* **What is being asked**: Your answer should be one number: how many lines of the data include the string "last"?

* **Provided records**:
******

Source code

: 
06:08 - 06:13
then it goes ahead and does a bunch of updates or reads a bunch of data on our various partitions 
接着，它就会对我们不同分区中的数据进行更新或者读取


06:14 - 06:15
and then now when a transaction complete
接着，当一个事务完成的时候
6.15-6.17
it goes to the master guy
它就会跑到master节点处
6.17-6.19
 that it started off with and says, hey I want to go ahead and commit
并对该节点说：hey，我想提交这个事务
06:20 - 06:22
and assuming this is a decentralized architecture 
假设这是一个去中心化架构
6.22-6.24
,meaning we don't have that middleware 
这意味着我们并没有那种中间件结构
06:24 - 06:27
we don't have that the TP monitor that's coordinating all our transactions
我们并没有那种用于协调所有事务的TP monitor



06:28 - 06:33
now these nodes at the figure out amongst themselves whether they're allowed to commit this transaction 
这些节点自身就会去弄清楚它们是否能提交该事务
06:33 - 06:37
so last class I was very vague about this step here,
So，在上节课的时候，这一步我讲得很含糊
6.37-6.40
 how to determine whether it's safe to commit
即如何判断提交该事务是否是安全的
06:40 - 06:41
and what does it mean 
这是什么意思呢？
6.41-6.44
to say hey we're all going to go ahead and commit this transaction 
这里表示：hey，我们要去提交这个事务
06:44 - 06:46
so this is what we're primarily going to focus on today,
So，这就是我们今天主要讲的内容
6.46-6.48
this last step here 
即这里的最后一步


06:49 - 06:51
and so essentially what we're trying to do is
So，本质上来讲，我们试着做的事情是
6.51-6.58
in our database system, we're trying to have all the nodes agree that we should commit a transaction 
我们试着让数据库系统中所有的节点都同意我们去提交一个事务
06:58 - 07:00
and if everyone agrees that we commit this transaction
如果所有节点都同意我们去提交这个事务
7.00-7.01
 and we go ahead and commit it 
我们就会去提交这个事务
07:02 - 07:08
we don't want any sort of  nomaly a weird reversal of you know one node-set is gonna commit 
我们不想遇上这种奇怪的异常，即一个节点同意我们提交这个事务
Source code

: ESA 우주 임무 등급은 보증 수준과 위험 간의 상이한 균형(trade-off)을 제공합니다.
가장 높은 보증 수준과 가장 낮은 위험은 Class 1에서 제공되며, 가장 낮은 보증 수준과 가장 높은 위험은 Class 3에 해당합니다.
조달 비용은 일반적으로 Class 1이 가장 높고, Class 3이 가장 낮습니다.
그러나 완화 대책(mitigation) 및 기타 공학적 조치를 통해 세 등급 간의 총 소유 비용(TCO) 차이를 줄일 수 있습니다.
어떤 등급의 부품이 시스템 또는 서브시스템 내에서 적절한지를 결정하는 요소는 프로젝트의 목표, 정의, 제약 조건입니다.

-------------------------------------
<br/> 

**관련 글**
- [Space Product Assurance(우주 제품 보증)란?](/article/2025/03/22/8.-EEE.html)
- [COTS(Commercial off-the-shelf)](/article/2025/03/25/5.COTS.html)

******

* **Exercise output**: 2